Have you ever wondered what a “nano” really is? That prefix gets batted around a lot. It’s joined the always-lengthening list of words that were coined to show a precise meaning, but then were co-opted into generic use.
“Micro,” for example. It’s come to mean simply “very small.” Microcomputer, microprocessor, microbiology, and so on…even microwaves (not a precise description of their wavelength, but a description of a broad chunk of spectrum). The original Greek word “micro” does simply mean “small,” but as a prefix “micro” has a precise meaning: it’s one one-millionth of something, 0.000001, 10-6. Pretty small.

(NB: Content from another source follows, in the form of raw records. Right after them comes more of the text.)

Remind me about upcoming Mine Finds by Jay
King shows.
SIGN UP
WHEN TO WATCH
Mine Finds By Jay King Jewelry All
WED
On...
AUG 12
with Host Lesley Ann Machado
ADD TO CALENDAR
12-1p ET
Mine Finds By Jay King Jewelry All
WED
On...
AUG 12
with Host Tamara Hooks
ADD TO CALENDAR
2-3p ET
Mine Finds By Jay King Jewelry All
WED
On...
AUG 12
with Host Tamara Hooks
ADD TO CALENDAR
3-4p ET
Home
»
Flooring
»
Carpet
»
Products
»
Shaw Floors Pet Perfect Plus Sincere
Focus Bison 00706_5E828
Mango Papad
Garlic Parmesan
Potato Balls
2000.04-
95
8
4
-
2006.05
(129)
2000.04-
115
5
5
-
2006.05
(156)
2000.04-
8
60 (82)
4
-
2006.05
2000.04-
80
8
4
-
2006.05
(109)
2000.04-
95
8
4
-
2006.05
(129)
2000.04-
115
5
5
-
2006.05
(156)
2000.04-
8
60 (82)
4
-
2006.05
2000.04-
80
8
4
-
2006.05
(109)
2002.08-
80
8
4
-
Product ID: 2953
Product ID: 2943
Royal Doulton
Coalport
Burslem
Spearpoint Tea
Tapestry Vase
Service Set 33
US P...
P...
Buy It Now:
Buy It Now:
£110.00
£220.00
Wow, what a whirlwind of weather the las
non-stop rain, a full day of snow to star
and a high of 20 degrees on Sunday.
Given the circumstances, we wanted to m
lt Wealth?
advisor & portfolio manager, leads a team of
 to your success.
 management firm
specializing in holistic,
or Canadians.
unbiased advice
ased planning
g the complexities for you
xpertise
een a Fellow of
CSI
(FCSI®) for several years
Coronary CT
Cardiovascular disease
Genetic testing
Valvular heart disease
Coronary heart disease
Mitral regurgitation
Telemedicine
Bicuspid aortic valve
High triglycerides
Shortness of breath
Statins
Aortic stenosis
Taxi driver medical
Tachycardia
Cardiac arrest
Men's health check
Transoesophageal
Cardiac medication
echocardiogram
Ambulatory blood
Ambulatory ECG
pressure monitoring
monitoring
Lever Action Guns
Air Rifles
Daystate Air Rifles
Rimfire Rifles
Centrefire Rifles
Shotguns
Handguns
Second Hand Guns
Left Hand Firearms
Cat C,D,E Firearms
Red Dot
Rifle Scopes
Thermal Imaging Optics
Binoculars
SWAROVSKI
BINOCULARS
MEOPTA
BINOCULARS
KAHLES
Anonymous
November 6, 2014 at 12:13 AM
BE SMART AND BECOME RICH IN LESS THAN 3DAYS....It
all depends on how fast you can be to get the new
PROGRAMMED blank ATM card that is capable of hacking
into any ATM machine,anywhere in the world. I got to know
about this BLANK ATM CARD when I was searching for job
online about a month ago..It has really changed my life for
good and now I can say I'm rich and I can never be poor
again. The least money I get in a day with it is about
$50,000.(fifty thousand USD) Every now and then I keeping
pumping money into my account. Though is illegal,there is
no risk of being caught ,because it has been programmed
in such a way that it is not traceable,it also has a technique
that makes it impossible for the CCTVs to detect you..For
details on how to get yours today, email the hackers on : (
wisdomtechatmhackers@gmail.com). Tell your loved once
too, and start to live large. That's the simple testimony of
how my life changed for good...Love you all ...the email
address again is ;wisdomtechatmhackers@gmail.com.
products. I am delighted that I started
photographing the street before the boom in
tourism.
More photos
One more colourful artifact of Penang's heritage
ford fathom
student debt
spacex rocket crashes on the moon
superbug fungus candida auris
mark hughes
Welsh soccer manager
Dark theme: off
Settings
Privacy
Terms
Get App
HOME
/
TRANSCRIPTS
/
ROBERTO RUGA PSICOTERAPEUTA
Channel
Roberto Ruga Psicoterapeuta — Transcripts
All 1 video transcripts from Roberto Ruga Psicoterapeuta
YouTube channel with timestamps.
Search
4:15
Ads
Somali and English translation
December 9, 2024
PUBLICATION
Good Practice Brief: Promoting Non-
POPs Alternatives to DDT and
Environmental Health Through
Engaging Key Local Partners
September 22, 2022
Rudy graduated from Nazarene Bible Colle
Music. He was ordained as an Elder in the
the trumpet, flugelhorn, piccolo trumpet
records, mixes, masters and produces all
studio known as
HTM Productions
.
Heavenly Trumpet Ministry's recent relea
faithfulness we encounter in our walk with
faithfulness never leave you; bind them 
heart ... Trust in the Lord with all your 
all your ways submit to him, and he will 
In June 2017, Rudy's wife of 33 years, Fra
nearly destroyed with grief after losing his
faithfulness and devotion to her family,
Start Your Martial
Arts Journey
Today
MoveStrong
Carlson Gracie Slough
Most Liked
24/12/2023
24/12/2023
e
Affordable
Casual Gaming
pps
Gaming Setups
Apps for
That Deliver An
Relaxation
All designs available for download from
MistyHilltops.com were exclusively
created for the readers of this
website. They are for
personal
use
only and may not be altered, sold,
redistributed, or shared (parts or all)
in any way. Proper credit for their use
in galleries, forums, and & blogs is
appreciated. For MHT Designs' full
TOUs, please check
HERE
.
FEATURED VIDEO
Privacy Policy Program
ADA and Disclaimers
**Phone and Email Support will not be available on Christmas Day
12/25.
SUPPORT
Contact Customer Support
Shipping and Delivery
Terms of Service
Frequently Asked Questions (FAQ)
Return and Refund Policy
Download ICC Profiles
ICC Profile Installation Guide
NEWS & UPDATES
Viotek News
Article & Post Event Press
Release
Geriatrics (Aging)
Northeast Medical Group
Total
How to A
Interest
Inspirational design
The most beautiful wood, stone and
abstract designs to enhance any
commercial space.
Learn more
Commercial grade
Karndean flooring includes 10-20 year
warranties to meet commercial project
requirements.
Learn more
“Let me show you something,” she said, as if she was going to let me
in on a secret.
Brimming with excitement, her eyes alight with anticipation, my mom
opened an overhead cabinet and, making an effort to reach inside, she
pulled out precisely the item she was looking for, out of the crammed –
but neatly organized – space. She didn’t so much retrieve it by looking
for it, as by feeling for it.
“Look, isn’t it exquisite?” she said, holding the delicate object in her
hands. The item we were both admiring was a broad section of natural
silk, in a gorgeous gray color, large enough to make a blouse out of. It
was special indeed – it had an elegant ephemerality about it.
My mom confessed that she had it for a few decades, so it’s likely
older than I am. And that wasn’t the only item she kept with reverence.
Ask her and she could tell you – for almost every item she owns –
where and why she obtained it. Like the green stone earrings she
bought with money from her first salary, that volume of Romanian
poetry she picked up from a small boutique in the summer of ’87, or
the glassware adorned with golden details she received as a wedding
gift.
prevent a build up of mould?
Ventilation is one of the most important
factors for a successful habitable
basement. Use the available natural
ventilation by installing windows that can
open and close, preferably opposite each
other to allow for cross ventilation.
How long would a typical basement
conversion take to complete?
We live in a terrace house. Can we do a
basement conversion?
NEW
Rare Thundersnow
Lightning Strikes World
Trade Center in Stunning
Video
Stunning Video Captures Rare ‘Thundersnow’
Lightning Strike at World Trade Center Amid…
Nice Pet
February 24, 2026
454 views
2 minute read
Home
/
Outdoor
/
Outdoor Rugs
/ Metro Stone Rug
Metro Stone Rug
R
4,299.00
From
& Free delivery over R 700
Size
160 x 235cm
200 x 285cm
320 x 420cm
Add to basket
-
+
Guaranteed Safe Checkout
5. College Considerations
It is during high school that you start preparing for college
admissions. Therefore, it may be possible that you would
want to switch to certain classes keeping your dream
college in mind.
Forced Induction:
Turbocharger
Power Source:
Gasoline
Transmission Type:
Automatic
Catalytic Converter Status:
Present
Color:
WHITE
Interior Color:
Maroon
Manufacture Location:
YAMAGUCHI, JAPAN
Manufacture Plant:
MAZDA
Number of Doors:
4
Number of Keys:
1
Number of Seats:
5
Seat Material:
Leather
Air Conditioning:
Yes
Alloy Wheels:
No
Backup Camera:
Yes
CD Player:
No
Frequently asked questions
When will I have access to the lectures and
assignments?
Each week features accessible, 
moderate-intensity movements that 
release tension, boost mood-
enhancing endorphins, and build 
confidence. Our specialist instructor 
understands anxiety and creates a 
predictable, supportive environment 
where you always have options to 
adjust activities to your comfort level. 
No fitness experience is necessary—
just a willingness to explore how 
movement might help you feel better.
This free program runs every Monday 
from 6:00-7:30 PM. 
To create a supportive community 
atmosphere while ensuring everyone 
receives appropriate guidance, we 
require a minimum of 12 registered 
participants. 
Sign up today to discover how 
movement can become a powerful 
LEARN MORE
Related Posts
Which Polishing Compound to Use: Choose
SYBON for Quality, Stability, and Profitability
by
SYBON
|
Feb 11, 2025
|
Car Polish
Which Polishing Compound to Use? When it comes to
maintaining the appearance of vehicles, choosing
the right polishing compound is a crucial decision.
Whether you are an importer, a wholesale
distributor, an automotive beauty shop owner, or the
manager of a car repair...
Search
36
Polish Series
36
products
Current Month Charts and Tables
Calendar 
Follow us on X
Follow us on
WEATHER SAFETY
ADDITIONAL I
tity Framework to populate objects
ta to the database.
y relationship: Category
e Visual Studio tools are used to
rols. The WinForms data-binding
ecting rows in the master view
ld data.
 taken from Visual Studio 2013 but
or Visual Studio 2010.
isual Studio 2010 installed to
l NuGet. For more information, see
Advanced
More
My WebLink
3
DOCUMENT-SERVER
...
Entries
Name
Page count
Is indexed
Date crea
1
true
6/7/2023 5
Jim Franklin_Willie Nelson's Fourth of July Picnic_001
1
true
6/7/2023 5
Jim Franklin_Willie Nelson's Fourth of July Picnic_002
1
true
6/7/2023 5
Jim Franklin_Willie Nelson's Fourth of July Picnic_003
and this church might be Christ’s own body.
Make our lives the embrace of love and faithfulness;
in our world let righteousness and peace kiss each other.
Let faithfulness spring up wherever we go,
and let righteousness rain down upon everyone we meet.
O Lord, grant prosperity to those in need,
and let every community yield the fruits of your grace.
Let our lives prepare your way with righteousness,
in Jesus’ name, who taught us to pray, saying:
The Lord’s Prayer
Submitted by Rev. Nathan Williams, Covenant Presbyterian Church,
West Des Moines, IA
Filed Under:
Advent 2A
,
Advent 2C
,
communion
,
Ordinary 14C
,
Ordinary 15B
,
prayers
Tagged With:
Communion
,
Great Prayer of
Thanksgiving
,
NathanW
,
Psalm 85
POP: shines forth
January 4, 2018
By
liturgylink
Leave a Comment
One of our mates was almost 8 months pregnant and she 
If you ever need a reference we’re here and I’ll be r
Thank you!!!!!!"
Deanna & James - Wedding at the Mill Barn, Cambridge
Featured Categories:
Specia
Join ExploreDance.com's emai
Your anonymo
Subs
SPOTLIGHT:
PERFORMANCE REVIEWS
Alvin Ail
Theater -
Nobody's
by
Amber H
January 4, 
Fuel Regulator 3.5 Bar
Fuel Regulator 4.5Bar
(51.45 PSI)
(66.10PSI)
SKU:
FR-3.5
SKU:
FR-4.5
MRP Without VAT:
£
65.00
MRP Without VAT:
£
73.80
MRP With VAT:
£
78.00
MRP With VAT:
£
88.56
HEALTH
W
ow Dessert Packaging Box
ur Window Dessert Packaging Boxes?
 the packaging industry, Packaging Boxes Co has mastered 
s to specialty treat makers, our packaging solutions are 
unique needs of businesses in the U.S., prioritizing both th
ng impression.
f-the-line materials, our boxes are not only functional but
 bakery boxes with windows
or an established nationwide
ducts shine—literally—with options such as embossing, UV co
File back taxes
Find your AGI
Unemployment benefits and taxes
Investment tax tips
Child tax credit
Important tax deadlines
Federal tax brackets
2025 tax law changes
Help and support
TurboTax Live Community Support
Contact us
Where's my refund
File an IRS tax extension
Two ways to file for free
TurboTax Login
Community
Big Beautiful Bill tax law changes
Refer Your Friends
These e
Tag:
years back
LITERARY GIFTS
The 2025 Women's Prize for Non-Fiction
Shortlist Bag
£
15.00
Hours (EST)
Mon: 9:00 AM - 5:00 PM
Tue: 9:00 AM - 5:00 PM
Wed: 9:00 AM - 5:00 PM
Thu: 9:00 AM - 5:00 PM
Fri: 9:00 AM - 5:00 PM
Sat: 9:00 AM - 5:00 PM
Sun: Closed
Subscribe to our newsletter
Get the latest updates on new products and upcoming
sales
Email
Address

A “nano” of something is smaller still, only one one-billionth, .000000001, 10-9. A pico- of something is even smaller, one one-trillionth, .000000000001, or 10-12. If you’re interested in the etymology, pico- is a wholly created word, said to be derived from the Italian “piccolo” (small), and rarely used before it was codified as a metric standard unit in 1960.
Why have I chosen to cover picogram today? It’s a conceptual thing. The human brain has a difficult time conceiving of things that are either very large or very small. Can you really visualize a trillion? Mathematically, yes, because you can reduce it to 13 small digits on the page. But can you actually imagine what a trillion of something looks like? Not really. It’s the same with very small numbers. You can’t really picture the trillionth part of something. The brain can handle the math, but doesn’t cope well with the visualization. Most of us fail by the time we get to four orders of magnitude, let alone 12.
So when I recently came across a study that pinned something almost-visualizable to almost exactly one picogram (one trillionth of a gram), it seemed worth mention. What is that something?
One picogram is the average weight of the DNA in one cell of a hummingbird. That’s not the average weight of the whole cell. That’s the average weight of only the DNA in that one cell. That’s small. Really small. But somehow, knowing that each hummingbird cell has just about one picogram of DNA somehow puts the measure into perspective. I still can’t completely visualize it, but I can start to get there: a hummingbird is real; one red blood cell from a hummingbird is something I can see under a microscope (100x was used in the study). It’s not much of a conceptual leap to picture the DNA in that single cell, and from that point to appreciate it’s tiny, tiny weight.